Chart analysis data
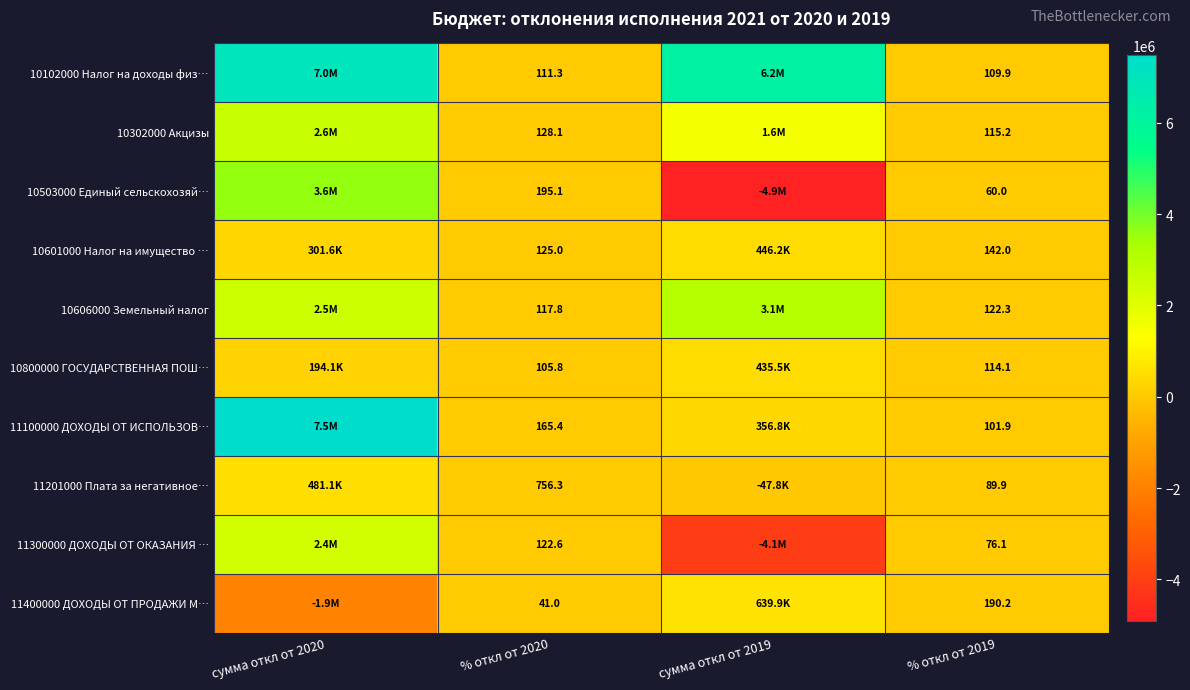

Is the value of 10302000 Акцизы at % откл от 2019 greater than the value of 11400000 ДОХОДЫ ОТ ПРОДАЖИ М… at % откл от 2019?

No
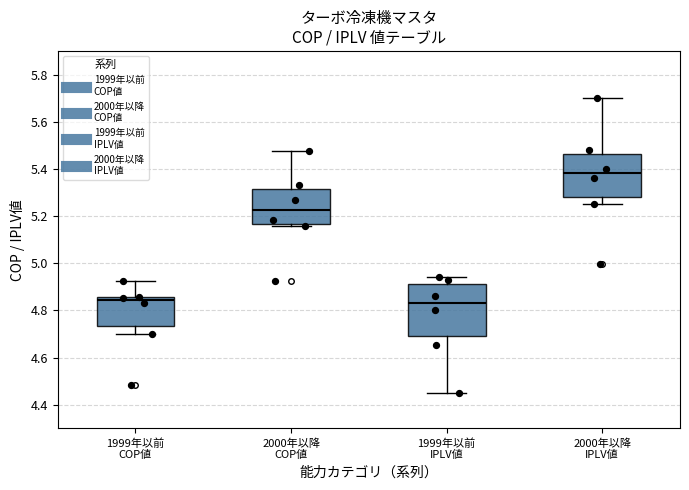

Reading left to right, read every box against the y-axis: the position of its median line, the range the box covers, and the ends of its whiskers. The values are not printed on the chart, so give them approximately, as read against the axis.

1999年以前 COP値: median 4.84, box 4.74 to 4.86, whiskers 4.70 to 4.92
2000年以降 COP値: median 5.22, box 5.16 to 5.32, whiskers 5.16 (just below the box's lower edge) to 5.48
1999年以前 IPLV値: median 4.84, box 4.68 to 4.92, whiskers 4.46 to 4.94
2000年以降 IPLV値: median 5.38, box 5.28 to 5.46, whiskers 5.26 to 5.70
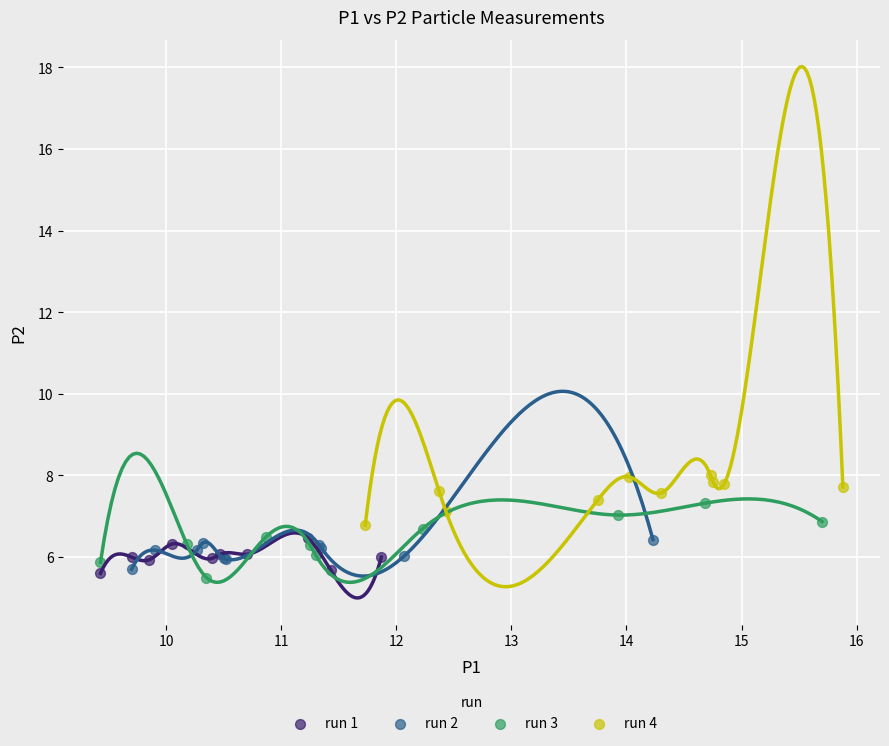

Which series contains the highest Y value?

run 4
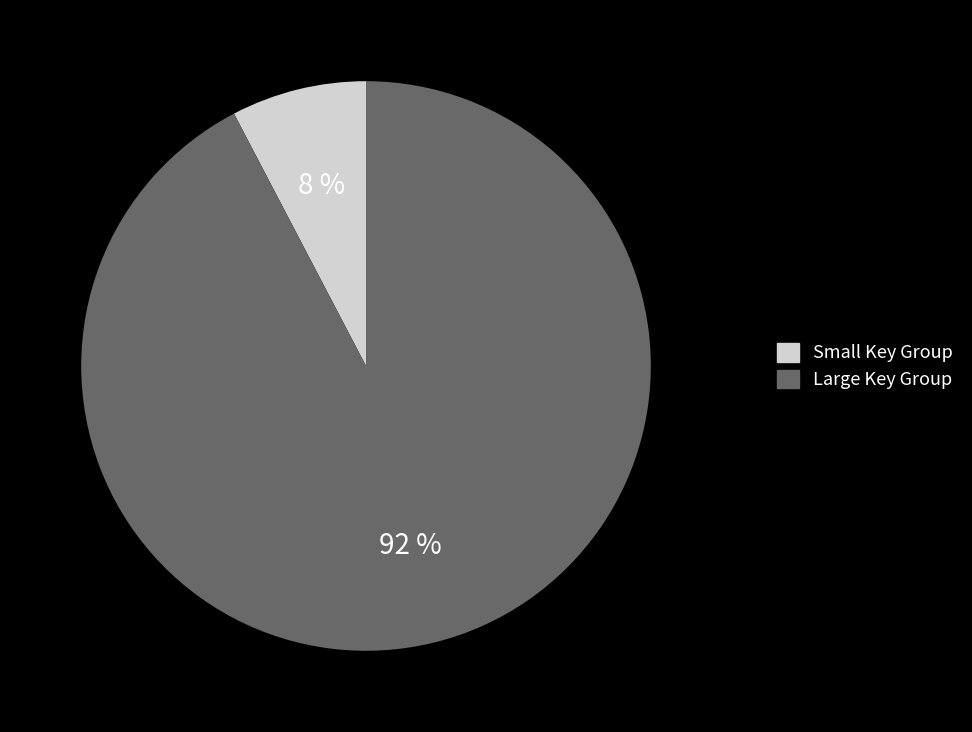

To the nearest percent, what is the combined percentage of Large Key Group and Small Key Group?

100%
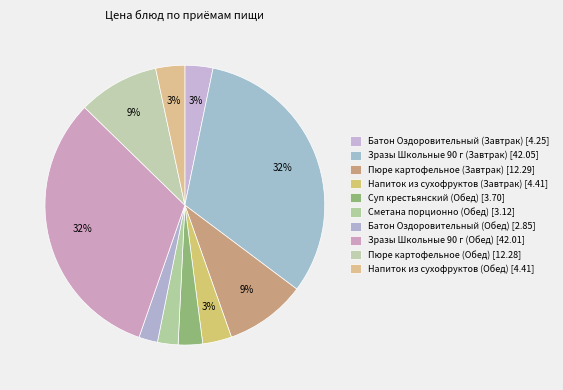

Which slice is the smallest?

Батон Оздоровительный (Обед)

WORK TO BE COMPLETED:
Can you update everything from the line containing "Which series contains the highest Y value?" down to the end of the records, swapping "contains" for "includes" and leaving all else unchanged? Leave the pictures out of your answer.

SOLUTION FOR THIS EXERCISE:
Which series includes the highest Y value?

run 4

To the nearest percent, what is the combined percentage of Large Key Group and Small Key Group?

100%

Which slice is the smallest?

Батон Оздоровительный (Обед)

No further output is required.